Not long ago, pit bulls were considered beloved companions - an iconic American breed.
There was RCA's model dog "Nipper," Buster Brown's talking canine "Tige," and the Little Rascals' mascot "Petey."
During the past century, pit bulls fell from their status. Now, they are the definition of aggression, the apostles of crime and predators of the defenseless.
Last week, Victoria law enforcement responded to three pit bull attacks, one involving a 29-year-old woman and her dog near Victoria Station Drive Apartments and another involving a man on Cardinal Street in a neighborhood west of Ben Wilson Street.
The third involved a woman who was bit and a bystander who was attacked as he tried to help her in the 2300 block of Bon Aire Avenue on March 12.
Of the six dogs involved, three were shot.
Julia Garcia, 27, of Victoria, who owned one of the dogs that was killed, said this week that police officers were profiling pit bulls, picking and choosing which breeds to go after.
"The cop killed him on my yard, when I walk out of my house and I see the blood," Garcia said. "I think that there should be something done other than straight-shooting a dog."
Victoria Police Department Public Information Officer Sgt. Eline Moya said officers are trained to use deadly force as a "last resort" if the animal cannot be peacefully subdued.

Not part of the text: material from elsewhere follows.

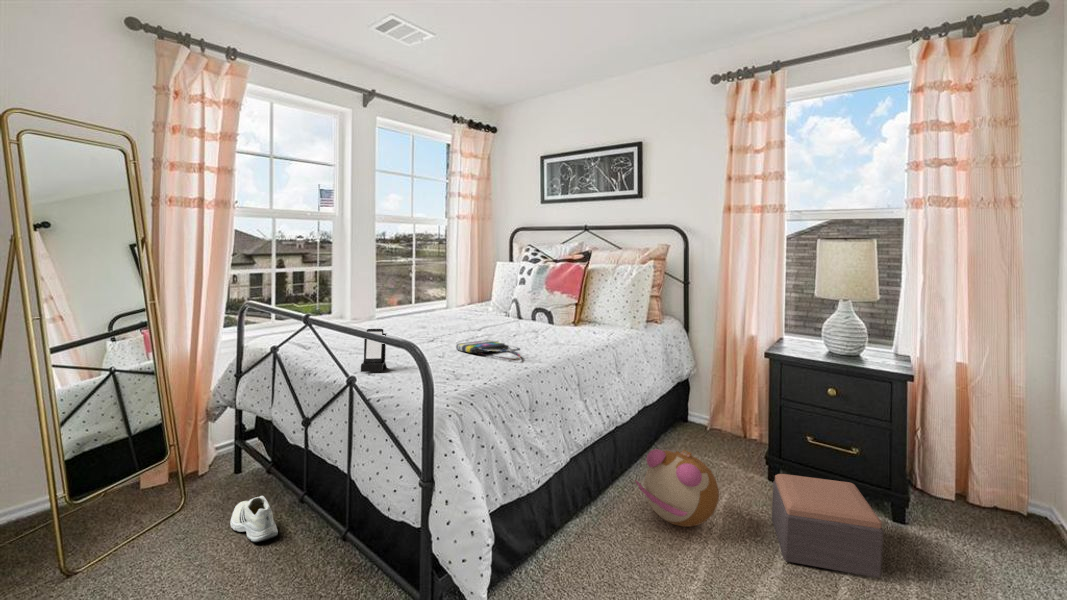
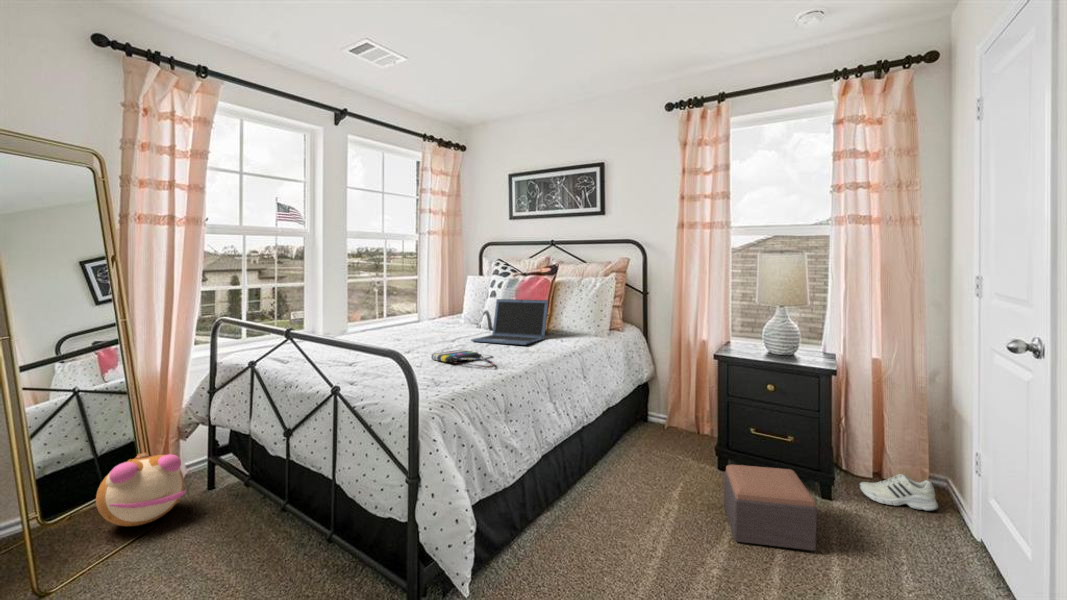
laptop: none [500,287,582,336] -> present [471,299,549,345]
smartphone: present [361,329,387,372] -> none [344,340,368,381]
plush toy: present [635,449,719,527] -> present [96,452,186,526]
shoe: present [230,496,278,542] -> present [859,474,938,511]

In a news release from the police department, Chief J.J. Craig said, "Officers of the Victoria Police Department prefer to find non-deadly means to secure or capture wild and domestic animals; however, in some unfortunate cases deadly force is the only means by which an animal may be safely secured."
Garcia's pet, Wrench, was tethered to her home on Cardinal Street, when he busted through his collar Friday evening.
The man involved in the attack declined to be identified. He said he was walking down the street toward his trailer home on Lone Tree Road when two pit bulls attacked him.
The man hit Wrench on the head after it attempted to bite him. To get away from the dog, he jumped on top of a car across the street; meanwhile, neighbors called police.
When police arrived, Wrench was acting aggressive toward people in their cars, not allowing them to get out, and charged at officers. That is when officers shot the animal.
Garcia called it "brutal."
"I'm sorry for whatever he did," she said of her dog. "I wish I could have changed what happened."
She said Wrench's behavior was out of the ordinary.
"He was my family member," Garcia said. "He was my little boy's dog. I don't know what happened for him to do that."
According to a 2009 report by DogsBite.org, 373 incidents were recorded in a 12-month period in 2008 nationwide that involved pit bulls and their mixes shot for public safety reasons by U.S. law enforcement officers and civilians.
Of those incidents, 148 people were bit, six of whom died.
Garcia maintains that any breed can ave a temperament and bite.
Wrench was 8 weeks old when he came to the Garcia household. The family had another pit bull named Layla, who is now 3 years old. She and Wrench played together, slept in their owners' bed and brought a sense of security to the home.
Garcia said she is not an irresponsible or uncaring pet owner.
"Wrench was my baby. I got him after my first miscarriage," Garcia said. "He helped me fill the void. He was like a kid to me - he was my kid."
She kept Wrench on a leash and collar and Layla fenced in the backyard, but that day, Wrench broke loose. He was simply protecting his yard and his home, Garcia said.
"My son thinks he ran away," she said. "He keeps saying, 'I miss Wrench. Can we go out and look for him?'"
Heather Kern, a supervisor at Victoria City-County Animal Shelter, said the lesson to learn is that pet owners need to keep their animals restrained.
"This would not be occurring if people would take responsibility for their pets and keep them restrained," Kern said.
A dog's territory can be up to two miles from its home, and they will protect it, she said.
"Sometimes a dog will think it's being provoked when it's not. People are just scared," Kern said. "We, as a community, need to be much more responsible pet owners."
Kern said both dogs, Wrench and Layla, were taken to the shelter Friday. Garcia picked up Layla on Monday.
Because of federal law, Kern would not comment about Layla's behavior while the dog was in custody.
"Good or bad, that's not public information," she said.
Garcia criticized police for acting before animal control was on scene and criticized animal control for not being there fast enough.
She said the outcome could have been different.
Kern said that after hours, only one person is on-call.
"If he's on the opposite side of the county, it might take him 15 or 20 minutes to get there," Kern said. "I have no idea where he was (that evening). Whether he had gotten there a minute earlier, I'm not going to comment on that."